Articles
The Death of Big Law
By Larry E. Ribstein
Large law firms face unprecedented stress. Many have dissolved, gone bankrupt, or significantly downsized in recent years. This Article provides an economic analysis of the forces driving the downsizing of Big Law. It shows that this downsizing reflects a basically precarious business model rather than just a shrinking economy. Because large law firms do not own durable, firm-specific property, a set of strict conditions must exist to bind the firm together. Several pressures have pushed the unraveling of these conditions, including increased global competition and the rise of in-house counsel. The large law firm’s business model therefore requires fundamental restructuring. Combining insights from the theory of the firm, intellectual property, and the economics of legal services, this Article discusses new models that might replace Big Law, how these new models might push through regulatory barriers, and the broader implications of Big Law’s demise for legal education, the creation of law, and lawyers’ role in society.
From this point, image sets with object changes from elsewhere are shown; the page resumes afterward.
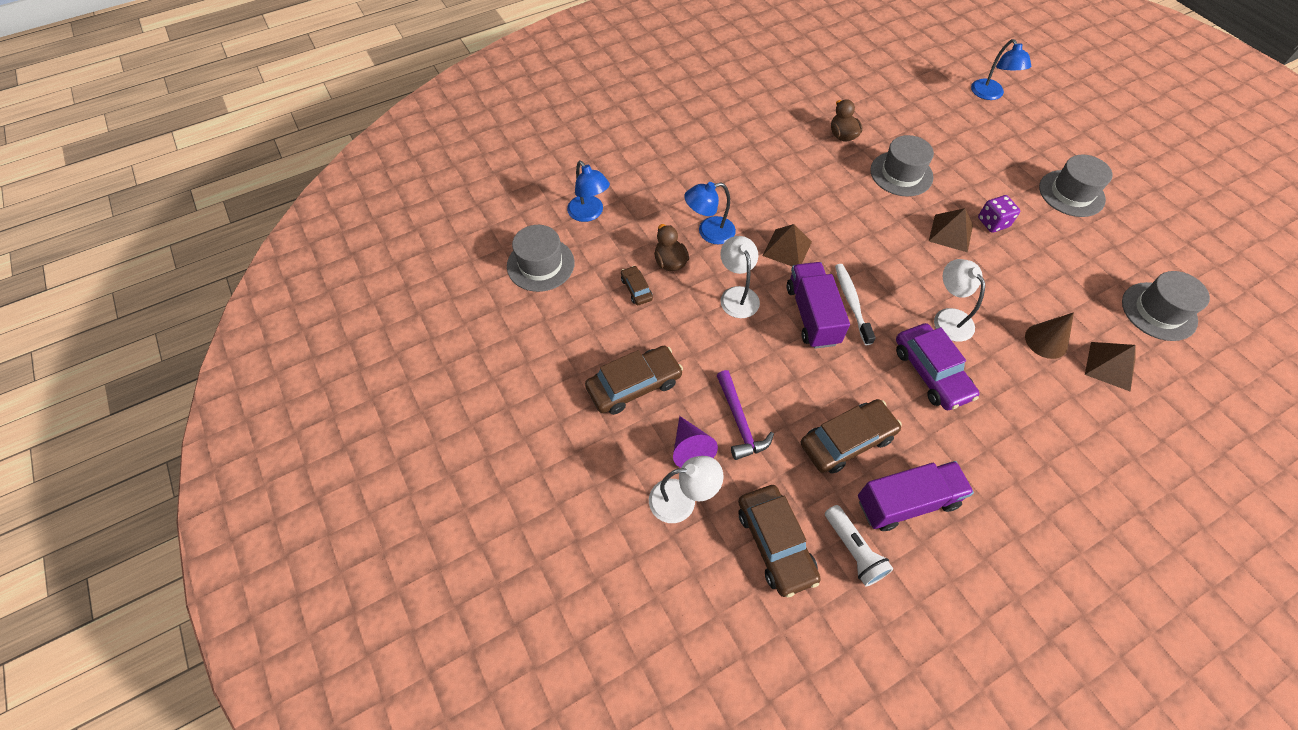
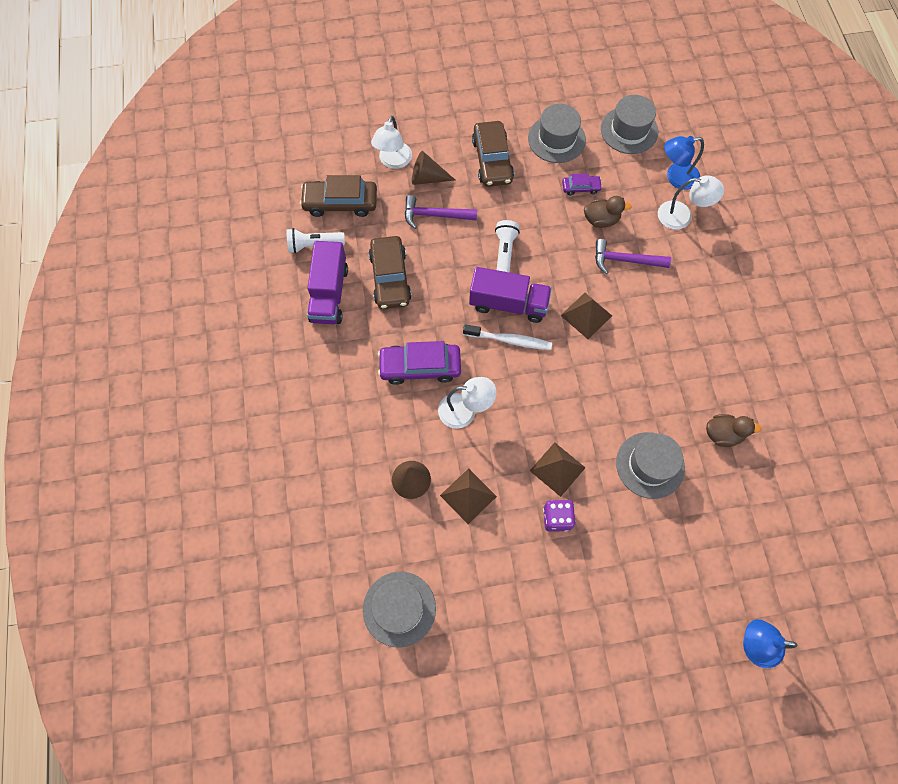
camera: 110 degrees right, 10 degrees up
brown car [621,266,653,305] -> purple car [562,173,602,195]
purple cone [673,416,718,468] -> brown cone [412,151,455,185]
blue lamp [684,182,736,244] -> purple hammer [595,239,671,274]
white lamp [720,236,760,318] -> white lamp moved to [658,175,724,230]
grey hat [1039,154,1113,217] -> grey hat moved to [528,103,586,163]
brown pyramid [1085,342,1136,392] -> brown pyramid moved to [440,469,497,524]
none -> white flashlight [495,220,520,273]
Fractured Membership: Deconstructing Territoriality to Secure Rights and Remedies for the Undocumented Worker
By D. Carolina Núñez
Relied upon but unwelcome, among us but uninvited, undocumented workers in the United States—now numbering over 8 million—labor on the border of inclusion and exclusion, between a status-based conception of membership and a territorial approach to membership. Although mere presence in the U.S. secures undocumented workers many of the same labor protections afforded to authorized workers, undocumented status often forecloses certain remedies otherwise available for employer breaches of those protections. Many commentators have criticized this effective status-based denial of rights to undocumented workers as inimical to the goals underlying labor and immigration law. While this Article echoes some of those sentiments, its purpose is broader.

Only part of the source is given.